Find the absolute maximum and minimum values of the function over the indicated interval, and indicate the \( x \)-values at which they occur. \( f(x)=8 x-6 \) \( \begin{array}{ll}\text { (A) }[0,4] & \text { (B) }[-4,2] \\ \text { (A) The absolute maximum value is } \square \text { at } x=\square \\ \text { (Use a comma to separate answers as needed.) } \\ \text { The absolute minimum value is } \square \text { at } x=\square \text {. } \\ \text { (Use a comma to separate answers as needed.) } \\ \text { (B) The absolute maximum value is } \square \text { at } \mathrm{x}=\square \text {. } \\ \text { (Use a comma to separate answers as needed.) } \\ \text { The absolute minimum value is } \square \text { at } \mathrm{x}=\square \text {. } \\ \text { (Use a comma to separate answers as needed.) }\end{array} \)

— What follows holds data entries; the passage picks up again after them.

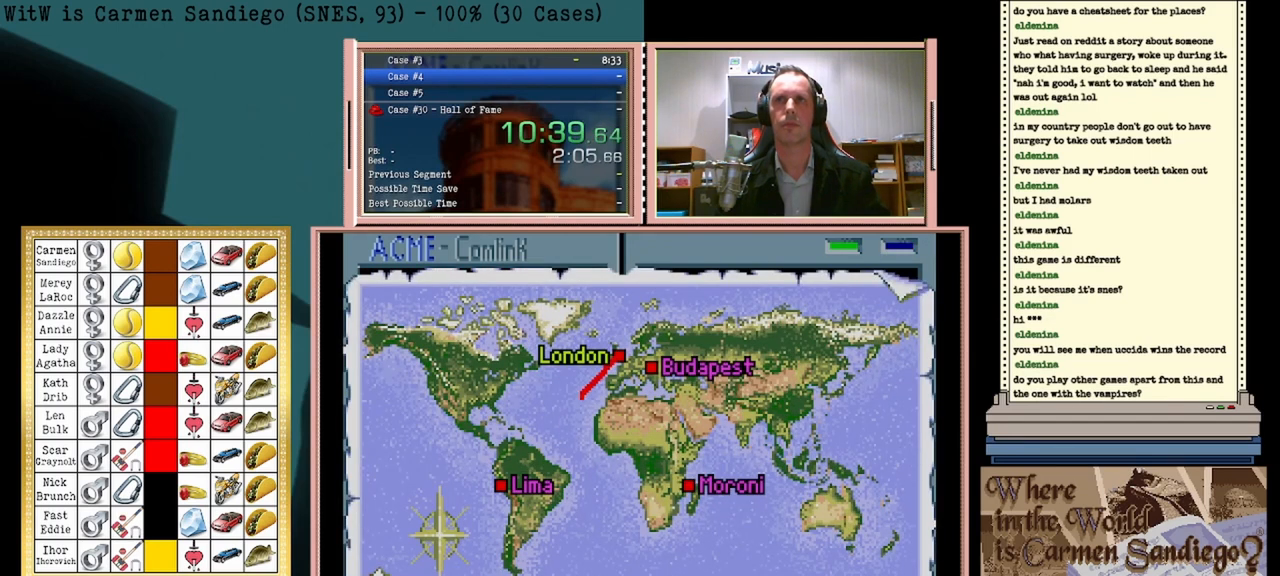
{"buttons": [], "events": []}
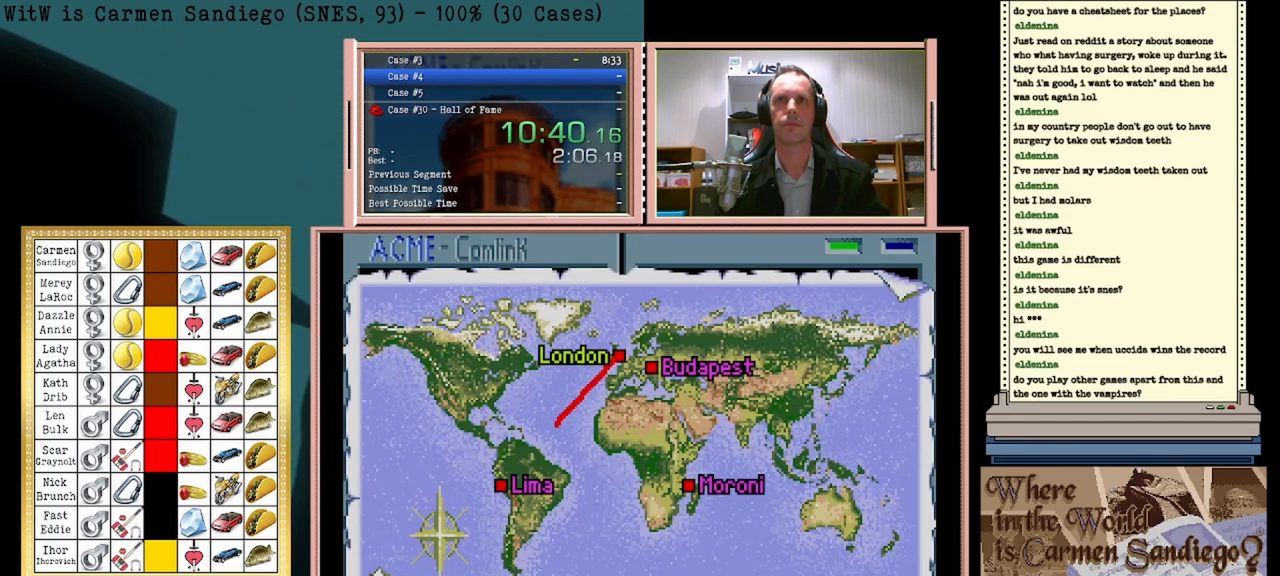
{"buttons": [], "events": []}
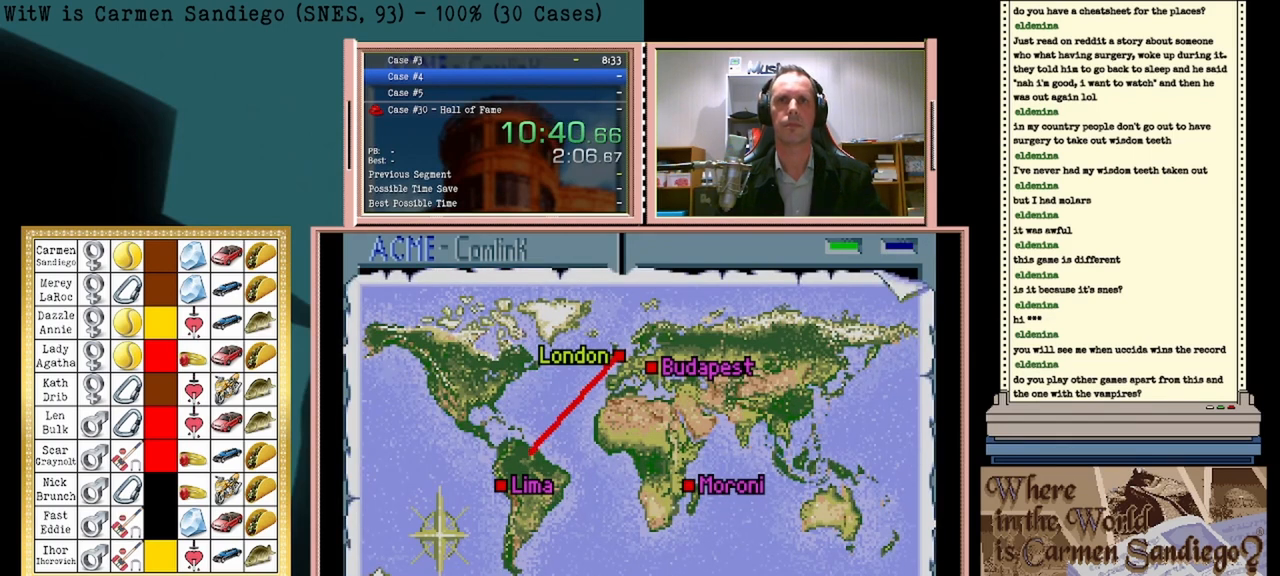
{"buttons": [], "events": []}
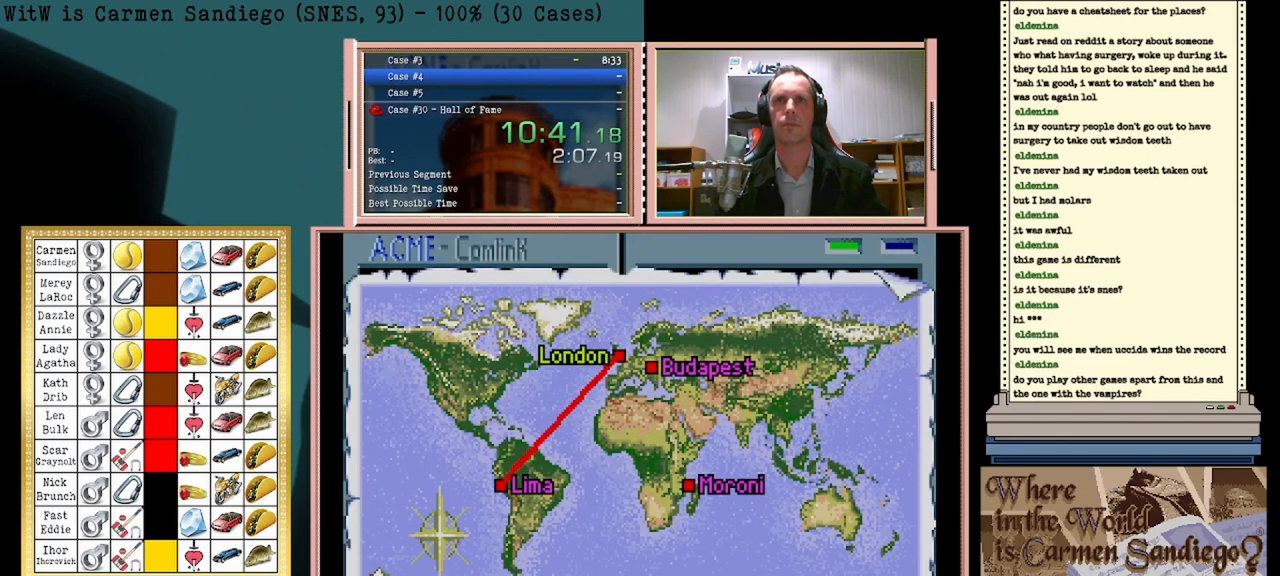
{"buttons": [], "events": []}
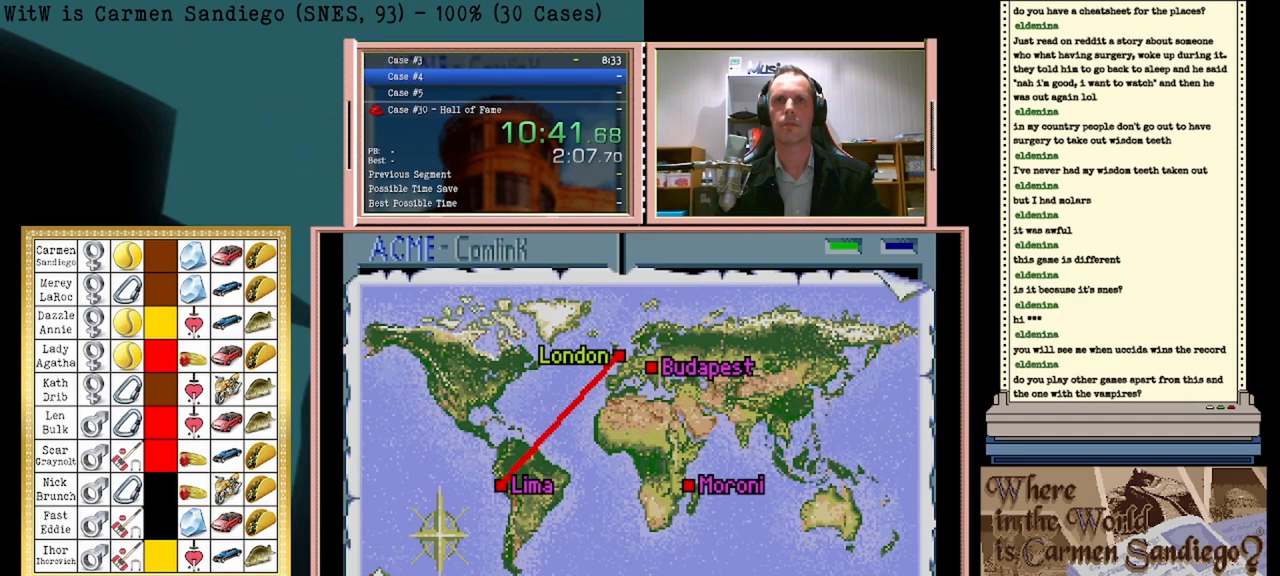
{"buttons": [], "events": []}
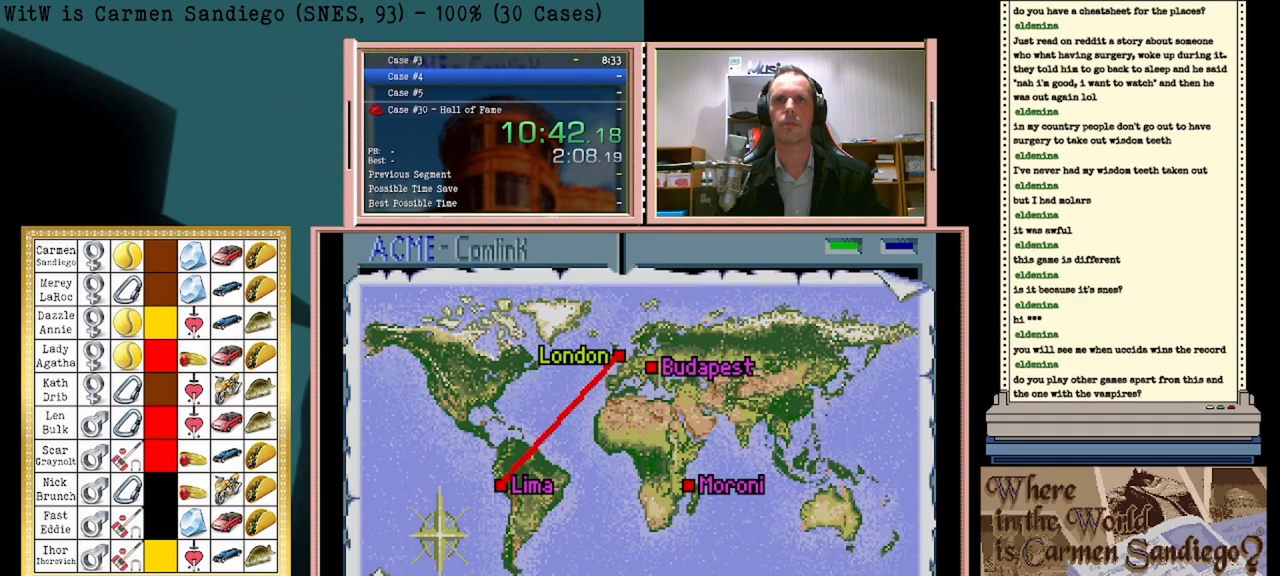
{"buttons": ["A"], "events": [[208, "A", "down"]]}
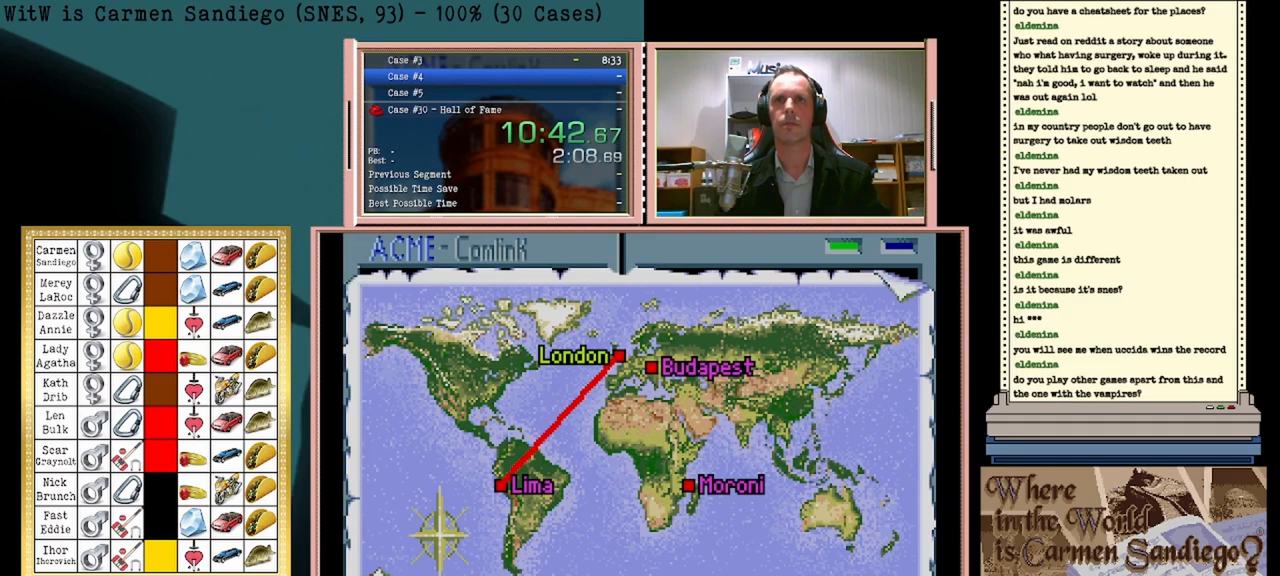
{"buttons": ["A"], "events": []}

For the function \( f(x) = 8x - 6 \), we note that it is a linear function, which means it has no critical points since its derivative (which is the slope, 8) does not equal zero. Therefore, the absolute maximum and minimum can be found by evaluating the function at the endpoints of the intervals. (A) For the interval \([0, 4]\): - Evaluate \( f(0) = 8(0) - 6 = -6 \) - Evaluate \( f(4) = 8(4) - 6 = 26 \) Thus, the absolute maximum value is \( 26 \) at \( x = 4 \) and the absolute minimum value is \( -6 \) at \( x = 0 \). (B) For the interval \([-4, 2]\): - Evaluate \( f(-4) = 8(-4) - 6 = -38 \) - Evaluate \( f(2) = 8(2) - 6 = 10 \) Therefore, the absolute maximum value is \( 10 \) at \( x = 2 \) and the absolute minimum value is \( -38 \) at \( x = -4 \). **Summary:** (A) The absolute maximum value is \( 26 \) at \( x = 4 \). The absolute minimum value is \( -6 \) at \( x = 0 \). (B) The absolute maximum value is \( 10 \) at \( x = 2 \). The absolute minimum value is \( -38 \) at \( x = -4 \).